**PROBLEMS AND TASKS**.
- 1) From the drilling passage, retype the part from "A number of" to "phenomena of concern.".
- 2) Answer these questions using the drilling passage:
(a) At what wellbore inclination do significant problems begin when combined with long sections or complex profiles?
(b) What apparent coefficient of friction is given for a common water base mud?
(c) As inclination increases, how does the desired weight-on-bit decrease?

** Opening PAGE EXTRACT block **

A number of problems are presented by high angle directional drilling. In greater particularity, wellbore inclinations of 60° or greater, combined with long sections of wellbore or complex wellbore profiles, present significant problems which need to be overcome. The force of gravity, coefficients of friction, and mud particle settling are the major physical phenomena of concern.
In the rotary drilling of a highly deviated wellbore into the earth, a drill string comprised of drill collars and drill pipe is used to advance a drill bit attached to the drill string into the earth to form the wellbore. As the inclination of the wellbore increases, the desired weight-on-bit for effective drilling from the drill string decreases as the cosine of the inclination angle, and the weight of the drill string lying against the low side of the wellbore increases as the sine of the inclination angle. The force resisting the movement of the drill string along the inclined wellbore is the product of the apparent coefficient of friction and the sum of the forces pressing the string against the wellbore wall. At an apparent coefficient of friction of approximately 0.58 for a common water base mud, drill strings tend to slide into the wellbore from the force of gravity at inclination angles up to approximately 60°. At higher inclination angles, the drill strings will not lower from the force of gravity alone, and must be mechanically pushed or pulled, or alternatively, the coefficients of friction can be reduced.

** Closing PAGE EXTRACT block **
** Opening RECORDS block **

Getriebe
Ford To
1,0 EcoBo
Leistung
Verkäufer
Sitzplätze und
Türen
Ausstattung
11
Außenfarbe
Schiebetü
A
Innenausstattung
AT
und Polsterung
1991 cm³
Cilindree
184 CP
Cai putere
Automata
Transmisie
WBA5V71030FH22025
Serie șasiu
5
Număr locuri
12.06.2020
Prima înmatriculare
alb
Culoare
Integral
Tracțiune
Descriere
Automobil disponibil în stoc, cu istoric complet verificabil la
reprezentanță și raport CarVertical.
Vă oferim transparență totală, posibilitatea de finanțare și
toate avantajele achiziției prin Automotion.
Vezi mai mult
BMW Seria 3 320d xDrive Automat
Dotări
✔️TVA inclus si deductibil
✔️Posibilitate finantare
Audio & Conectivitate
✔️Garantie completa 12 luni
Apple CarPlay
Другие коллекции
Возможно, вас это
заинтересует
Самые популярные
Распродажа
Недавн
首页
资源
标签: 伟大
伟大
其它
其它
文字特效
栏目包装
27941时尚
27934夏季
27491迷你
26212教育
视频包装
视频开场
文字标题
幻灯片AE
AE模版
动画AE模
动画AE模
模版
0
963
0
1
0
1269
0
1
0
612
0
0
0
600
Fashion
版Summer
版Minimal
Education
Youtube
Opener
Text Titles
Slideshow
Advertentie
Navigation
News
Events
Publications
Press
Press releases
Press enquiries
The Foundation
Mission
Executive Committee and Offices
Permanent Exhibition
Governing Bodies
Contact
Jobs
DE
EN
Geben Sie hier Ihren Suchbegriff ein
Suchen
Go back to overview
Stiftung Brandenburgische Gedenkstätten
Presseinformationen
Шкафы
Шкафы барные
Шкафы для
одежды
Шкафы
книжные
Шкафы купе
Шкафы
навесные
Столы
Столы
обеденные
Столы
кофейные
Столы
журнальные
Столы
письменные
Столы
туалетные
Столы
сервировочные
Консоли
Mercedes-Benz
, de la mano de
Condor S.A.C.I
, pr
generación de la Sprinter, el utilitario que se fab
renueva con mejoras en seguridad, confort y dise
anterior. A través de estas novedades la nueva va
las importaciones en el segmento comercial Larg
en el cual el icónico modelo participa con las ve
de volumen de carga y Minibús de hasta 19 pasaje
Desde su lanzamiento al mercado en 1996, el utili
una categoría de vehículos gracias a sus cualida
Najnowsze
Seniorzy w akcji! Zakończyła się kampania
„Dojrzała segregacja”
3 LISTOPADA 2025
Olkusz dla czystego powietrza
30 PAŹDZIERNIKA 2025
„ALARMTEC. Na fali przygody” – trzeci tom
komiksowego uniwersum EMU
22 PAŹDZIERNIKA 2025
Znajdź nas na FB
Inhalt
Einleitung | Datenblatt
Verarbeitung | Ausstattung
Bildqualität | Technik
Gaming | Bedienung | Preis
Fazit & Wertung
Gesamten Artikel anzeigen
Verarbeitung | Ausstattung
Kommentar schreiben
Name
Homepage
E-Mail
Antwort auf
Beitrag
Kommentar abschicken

** Closing RECORDS block **

**RESPONSES BY TASK**.
- 1)
A number of problems are presented by high angle directional drilling. In greater particularity, wellbore inclinations of 60° or greater, combined with long sections of wellbore or complex wellbore profiles, present significant problems which need to be overcome. The force of gravity, coefficients of friction, and mud particle settling are the major physical phenomena of concern.

- 2)
(a) 60° or greater
(b) Approximately 0.58
(c) As the cosine of the inclination angle